PROBLEM DETAILS: The entries below contain pictures. Retype everything except those pictures, exactly as given.

EXERCISE MATERIALS:
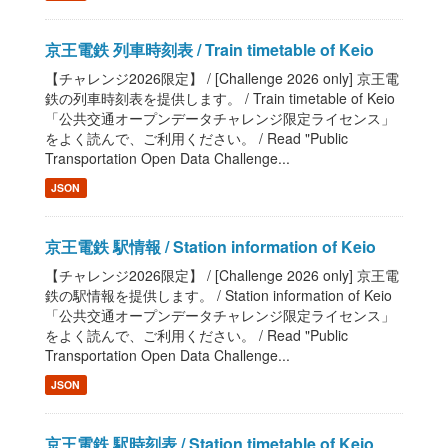
京王電鉄 列車時刻表 / Train timetable of Keio
【チャレンジ2026限定】 / [Challenge 2026 only] 京王電
鉄の列車時刻表を提供します。 / Train timetable of Keio
「公共交通オープンデータチャレンジ限定ライセンス」
をよく読んで、ご利用ください。 / Read "Public
Transportation Open Data Challenge...
JSON
京王電鉄 駅情報 / Station information of Keio
【チャレンジ2026限定】 / [Challenge 2026 only] 京王電
鉄の駅情報を提供します。 / Station information of Keio
「公共交通オープンデータチャレンジ限定ライセンス」
をよく読んで、ご利用ください。 / Read "Public
Transportation Open Data Challenge...
JSON
京王電鉄 駅時刻表 / Station timetable of Keio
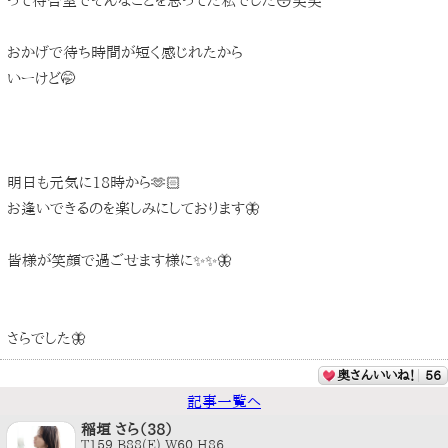
って待合室でそんなことを思ってた私でした😳笑笑
おかげで待ち時間が短く感じれたから
いーけど🤭
明日も元気に18時から🫶🏻
お逢いできるのを楽しみにしております🦋
皆様が笑顔で過ごせます様に✨✨🦋
さらでした🦋
奥さんいいね！
56
記事一覧へ
稲垣 さら（38）
T159 B88(E) W60 H86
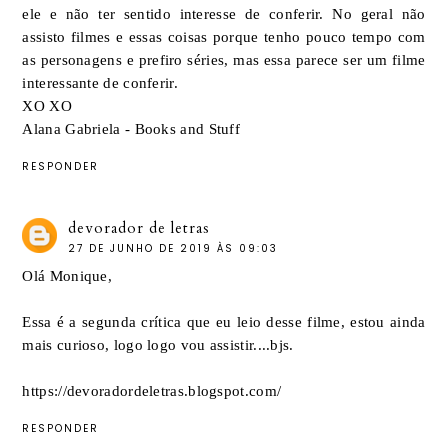
ele e não ter sentido interesse de conferir. No geral não
assisto filmes e essas coisas porque tenho pouco tempo com
as personagens e prefiro séries, mas essa parece ser um filme
interessante de conferir.
XO XO
Alana Gabriela - Books and Stuff
RESPONDER
devorador de letras
27 DE JUNHO DE 2019 ÀS 09:03
Olá Monique,
Essa é a segunda crítica que eu leio desse filme, estou ainda
mais curioso, logo logo vou assistir....bjs.
https://devoradordeletras.blogspot.com/
RESPONDER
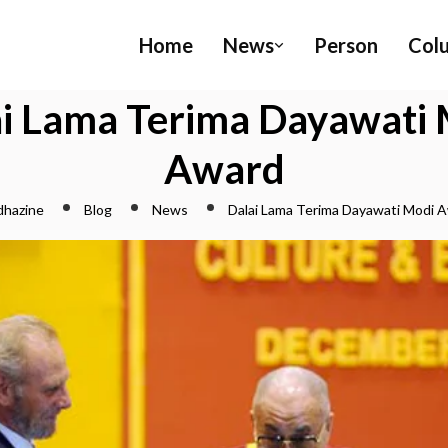
Home
News
Person
Col
i Lama Terima Dayawati
Award
hazine
Blog
News
Dalai Lama Terima Dayawati Modi 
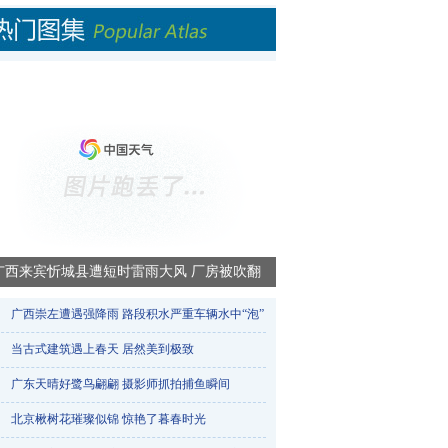
广西来宾忻城县遭短时雷雨大风 厂房被吹翻
广西崇左遭遇强降雨 路段积水严重车辆水中“泡”​
当古式建筑遇上春天 居然美到极致
广东天晴好鹭鸟翩翩 摄影师抓拍捕鱼瞬间
北京楸树花璀璨似锦 惊艳了暮春时光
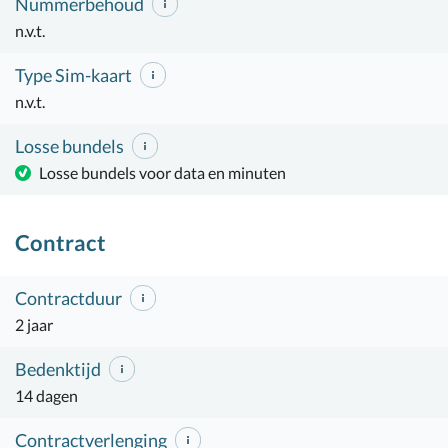
Nummerbehoud
n.v.t.
Type Sim-kaart
n.v.t.
Losse bundels
Losse bundels voor data en minuten
Contract
Contractduur
2 jaar
Bedenktijd
14 dagen
Contractverlenging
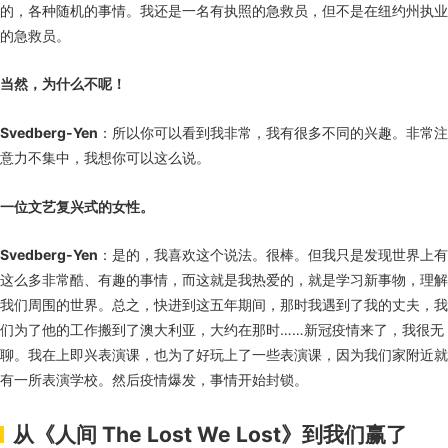
的，各种随机的事情。我还是一名有执照的急救员，但不是在纽约州执业
的急救员。
当然，为什么不呢！
Svedberg-Yen
：所以你可以看到我非常，我有很多不同的兴趣。非常注
意力不集中，我想你可以这么说。
一位文艺复兴式的女性。
Svedberg-Yen
：是的，我喜欢这个说法。很棒。但我只是发现世界上有
这么多非常酷、有趣的事情，而这就是我热爱的，就是学习新事物，理解
我们周围的世界。总之，快进到这五年期间，那时我遇到了我的丈夫，我
们为了他的工作搬到了澳大利亚，大约在那时……新冠疫情来了，我很无
聊。我在上即兴表演课，也为了好玩上了一些表演课，因为我们家附近就
有一所表演学校。然后疫情爆发，事情开始封锁。
从《人间 The Lost We Lost》到我们赢了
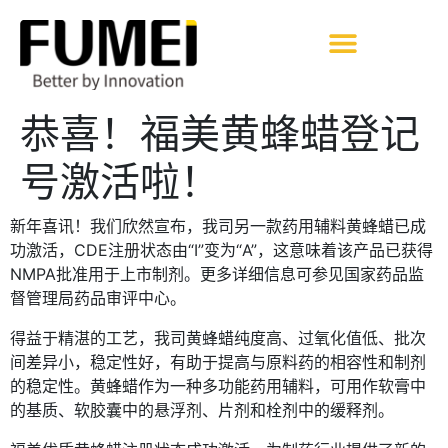
恭喜！福美黄蜂蜡登记
号激活啦！
新年喜讯！我们欣然宣布，我司另一款药用辅料黄蜂蜡已成
功激活，CDE注册状态由“I”变为“A”，这意味着该产品已获得
NMPA批准用于上市制剂。更多详细信息可参见国家药品监
督管理局药品审评中心。
得益于精湛的工艺，我司黄蜂蜡纯度高、过氧化值低、批次
间差异小，稳定性好，有助于提高与原料药的相容性和制剂
的稳定性。黄蜂蜡作为一种多功能药用辅料，可用作软膏中
的基质、软胶囊中的悬浮剂、片剂和栓剂中的缓释剂。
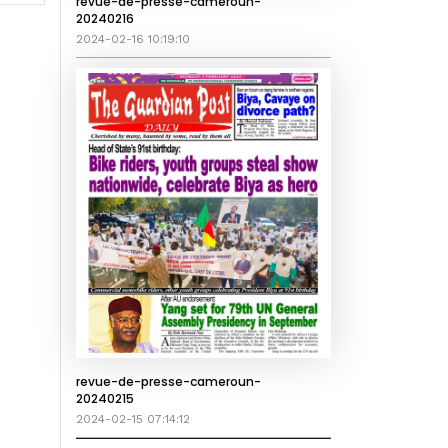
revue-de-presse-cameroun-
20240216
2024-02-16 10:19:10
revue-de-presse-cameroun-
20240215
2024-02-15 07:14:12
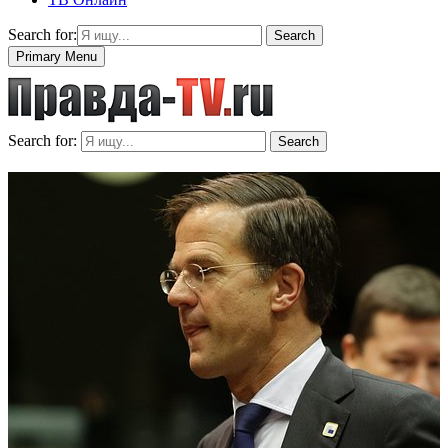
Search for:
Search
Primary Menu
Search for:
Search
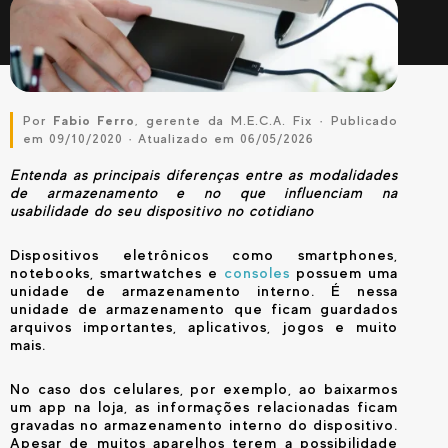
e externo?
Por
Fabio Ferro
, gerente da M.E.C.A. Fix · Publicado
em 09/10/2020 · Atualizado em 06/05/2026
Entenda as principais diferenças entre as modalidades
de armazenamento e no que influenciam na
usabilidade do seu dispositivo no cotidiano
Dispositivos eletrônicos como smartphones,
notebooks, smartwatches e
consoles
possuem uma
unidade de armazenamento interno. É nessa
unidade de armazenamento que ficam guardados
arquivos importantes, aplicativos, jogos e muito
mais.
No caso dos celulares, por exemplo, ao baixarmos
um app na loja, as informações relacionadas ficam
gravadas no armazenamento interno do dispositivo.
Apesar de muitos aparelhos terem a possibilidade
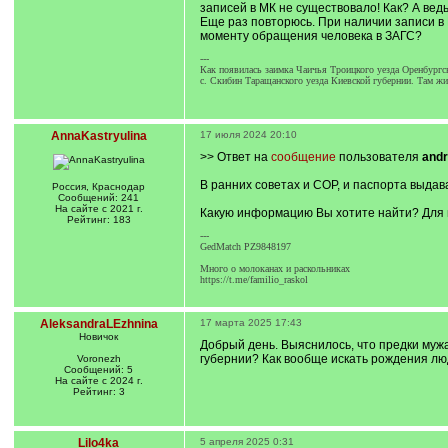
записей в МК не существовало! Как? А ведь
Еще раз повторюсь. При наличии записи в 
моменту обращения человека в ЗАГС?
---
Как появилась заимка Чаичья Троицкого уезда Оренбургс
с. Скибин Таращанского уезда Киевской губернии. Там ж
AnnaKastryulina
17 июля 2024 20:10
>> Ответ на
сообщение
пользователя
and
В ранних советах и СОР, и паспорта выдав
Россия, Краснодар
Сообщений: 241
На сайте с 2021 г.
Какую информацию Вы хотите найти? Для 
Рейтинг: 183
---
GedMatch PZ9848197
Много о молоканах и раскольниках
https://t.me/familio_raskol
AleksandraLEzhnina
17 марта 2025 17:43
Новичок
Добрый день. Выяснилось, что предки муж
губернии? Как вообще искать рождения лю
Voronezh
Сообщений: 5
На сайте с 2024 г.
Рейтинг: 3
Lilo4ka
5 апреля 2025 0:31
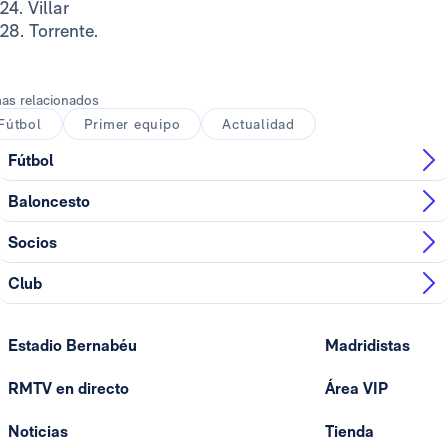
24. Villar
28. Torrente.
as relacionados
Fútbol
Primer equipo
Actualidad
Fútbol
Baloncesto
Socios
Club
Estadio Bernabéu
Madridistas
RMTV en directo
Área VIP
Noticias
Tienda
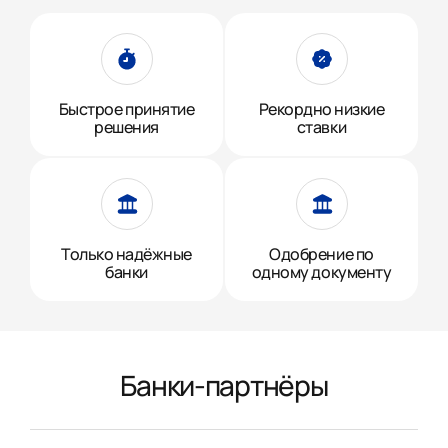
Быстрое принятие
Рекордно низкие
решения
ставки
Только надёжные
Одобрение по
банки
одному документу
Банки-партнёры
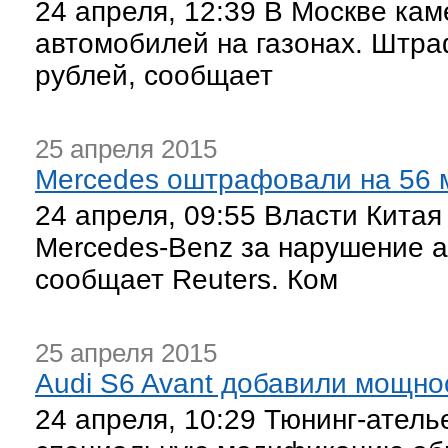
24 апреля, 12:39 В Москве ка
автомобилей на газонах. Штра
рублей, сообщает
25 апреля 2015
Mercedes оштрафовали на 56 
24 апреля, 09:55 Власти Кита
Mercedes-Benz за нарушение а
сообщает Reuters. Ком
25 апреля 2015
Audi S6 Avant добавили мощно
24 апреля, 10:29 Тюнинг-атель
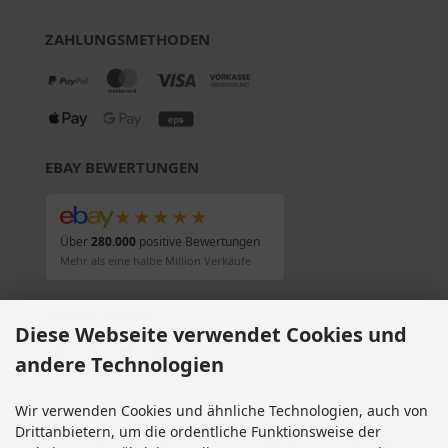
ZAHLUNGSMETHODEN
EBAY BEWERTUNGEN
★★★★★
Über
280.000
positive Bewertungen
Mehr als eine halbe Million Verkäufe
SOCIAL MEDIA
Diese Webseite verwendet Cookies und
andere Technologien
Wir verwenden Cookies und ähnliche Technologien, auch von
Alle Preise inkl. gesetzl. MwSt. zzgl.
Versandkosten
. Die durchgestrichenen Preise
Drittanbietern, um die ordentliche Funktionsweise der
entsprechen dem bisherigen Preis bei Motorradteile & Motorrad Ersatzteile.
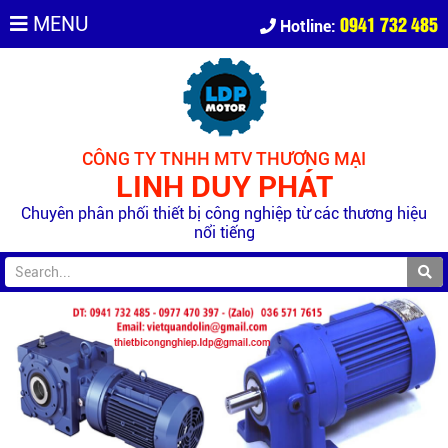
0941 732 485
MENU
Hotline:
CÔNG TY TNHH MTV THƯƠNG MẠI
LINH DUY PHÁT
Chuyên phân phối thiết bị công nghiệp từ các thương hiệu
nổi tiếng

OUTPUT FOR THIS TASK:
京王電鉄 列車時刻表 / Train timetable of Keio
【チャレンジ2026限定】 / [Challenge 2026 only] 京王電
鉄の列車時刻表を提供します。 / Train timetable of Keio
「公共交通オープンデータチャレンジ限定ライセンス」
をよく読んで、ご利用ください。 / Read "Public
Transportation Open Data Challenge...
JSON
京王電鉄 駅情報 / Station information of Keio
【チャレンジ2026限定】 / [Challenge 2026 only] 京王電
鉄の駅情報を提供します。 / Station information of Keio
「公共交通オープンデータチャレンジ限定ライセンス」
をよく読んで、ご利用ください。 / Read "Public
Transportation Open Data Challenge...
JSON
京王電鉄 駅時刻表 / Station timetable of Keio
って待合室でそんなことを思ってた私でした😳笑笑
おかげで待ち時間が短く感じれたから
いーけど🤭
明日も元気に18時から🫶🏻
お逢いできるのを楽しみにしております🦋
皆様が笑顔で過ごせます様に✨✨🦋
さらでした🦋
奥さんいいね！
56
記事一覧へ
稲垣 さら（38）
T159 B88(E) W60 H86
ele e não ter sentido interesse de conferir. No geral não
assisto filmes e essas coisas porque tenho pouco tempo com
as personagens e prefiro séries, mas essa parece ser um filme
interessante de conferir.
XO XO
Alana Gabriela - Books and Stuff
RESPONDER
devorador de letras
27 DE JUNHO DE 2019 ÀS 09:03
Olá Monique,
Essa é a segunda crítica que eu leio desse filme, estou ainda
mais curioso, logo logo vou assistir....bjs.
https://devoradordeletras.blogspot.com/
RESPONDER
Home
News
Person
Col
i Lama Terima Dayawati
Award
hazine
Blog
News
Dalai Lama Terima Dayawati Modi 
广西来宾忻城县遭短时雷雨大风 厂房被吹翻
广西崇左遭遇强降雨 路段积水严重车辆水中“泡”​
当古式建筑遇上春天 居然美到极致
广东天晴好鹭鸟翩翩 摄影师抓拍捕鱼瞬间
北京楸树花璀璨似锦 惊艳了暮春时光
Nummerbehoud
n.v.t.
Type Sim-kaart
n.v.t.
Losse bundels
Losse bundels voor data en minuten
Contract
Contractduur
2 jaar
Bedenktijd
14 dagen
Contractverlenging
的，各种随机的事情。我还是一名有执照的急救员，但不是在纽约州执业
的急救员。
当然，为什么不呢！
Svedberg-Yen
：所以你可以看到我非常，我有很多不同的兴趣。非常注
意力不集中，我想你可以这么说。
一位文艺复兴式的女性。
Svedberg-Yen
：是的，我喜欢这个说法。很棒。但我只是发现世界上有
这么多非常酷、有趣的事情，而这就是我热爱的，就是学习新事物，理解
我们周围的世界。总之，快进到这五年期间，那时我遇到了我的丈夫，我
们为了他的工作搬到了澳大利亚，大约在那时……新冠疫情来了，我很无
聊。我在上即兴表演课，也为了好玩上了一些表演课，因为我们家附近就
有一所表演学校。然后疫情爆发，事情开始封锁。
从《人间 The Lost We Lost》到我们赢了
恭喜！福美黄蜂蜡登记
号激活啦！
新年喜讯！我们欣然宣布，我司另一款药用辅料黄蜂蜡已成
功激活，CDE注册状态由“I”变为“A”，这意味着该产品已获得
NMPA批准用于上市制剂。更多详细信息可参见国家药品监
督管理局药品审评中心。
得益于精湛的工艺，我司黄蜂蜡纯度高、过氧化值低、批次
间差异小，稳定性好，有助于提高与原料药的相容性和制剂
的稳定性。黄蜂蜡作为一种多功能药用辅料，可用作软膏中
的基质、软胶囊中的悬浮剂、片剂和栓剂中的缓释剂。
revue-de-presse-cameroun-
20240216
2024-02-16 10:19:10
revue-de-presse-cameroun-
20240215
2024-02-15 07:14:12
Search for:
Search
Primary Menu
Search for:
Search
e externo?
Por
Fabio Ferro
, gerente da M.E.C.A. Fix · Publicado
em 09/10/2020 · Atualizado em 06/05/2026
Entenda as principais diferenças entre as modalidades
de armazenamento e no que influenciam na
usabilidade do seu dispositivo no cotidiano
Dispositivos eletrônicos como smartphones,
notebooks, smartwatches e
consoles
possuem uma
unidade de armazenamento interno. É nessa
unidade de armazenamento que ficam guardados
arquivos importantes, aplicativos, jogos e muito
mais.
No caso dos celulares, por exemplo, ao baixarmos
um app na loja, as informações relacionadas ficam
gravadas no armazenamento interno do dispositivo.
Apesar de muitos aparelhos terem a possibilidade
записей в МК не существовало! Как? А ведь
Еще раз повторюсь. При наличии записи в 
моменту обращения человека в ЗАГС?
---
Как появилась заимка Чаичья Троицкого уезда Оренбургс
с. Скибин Таращанского уезда Киевской губернии. Там ж
AnnaKastryulina
17 июля 2024 20:10
>> Ответ на
сообщение
пользователя
and
В ранних советах и СОР, и паспорта выдав
Россия, Краснодар
Сообщений: 241
На сайте с 2021 г.
Какую информацию Вы хотите найти? Для 
Рейтинг: 183
---
GedMatch PZ9848197
Много о молоканах и раскольниках
https://t.me/familio_raskol
AleksandraLEzhnina
17 марта 2025 17:43
Новичок
Добрый день. Выяснилось, что предки муж
губернии? Как вообще искать рождения лю
Voronezh
Сообщений: 5
На сайте с 2024 г.
Рейтинг: 3
Lilo4ka
5 апреля 2025 0:31
24. Villar
28. Torrente.
as relacionados
Fútbol
Primer equipo
Actualidad
Fútbol
Baloncesto
Socios
Club
Estadio Bernabéu
Madridistas
RMTV en directo
Área VIP
Noticias
Tienda
Быстрое принятие
Рекордно низкие
решения
ставки
Только надёжные
Одобрение по
банки
одному документу
Банки-партнёры
24 апреля, 12:39 В Москве ка
автомобилей на газонах. Штра
рублей, сообщает
25 апреля 2015
Mercedes оштрафовали на 56 
24 апреля, 09:55 Власти Кита
Mercedes-Benz за нарушение а
сообщает Reuters. Ком
25 апреля 2015
Audi S6 Avant добавили мощно
24 апреля, 10:29 Тюнинг-атель
ZAHLUNGSMETHODEN
EBAY BEWERTUNGEN
★★★★★
Über
280.000
positive Bewertungen
Mehr als eine halbe Million Verkäufe
SOCIAL MEDIA
Diese Webseite verwendet Cookies und
andere Technologien
Wir verwenden Cookies und ähnliche Technologien, auch von
Alle Preise inkl. gesetzl. MwSt. zzgl.
Versandkosten
. Die durchgestrichenen Preise
Drittanbietern, um die ordentliche Funktionsweise der
entsprechen dem bisherigen Preis bei Motorradteile & Motorrad Ersatzteile.
0941 732 485
MENU
Hotline:
CÔNG TY TNHH MTV THƯƠNG MẠI
LINH DUY PHÁT
Chuyên phân phối thiết bị công nghiệp từ các thương hiệu
nổi tiếng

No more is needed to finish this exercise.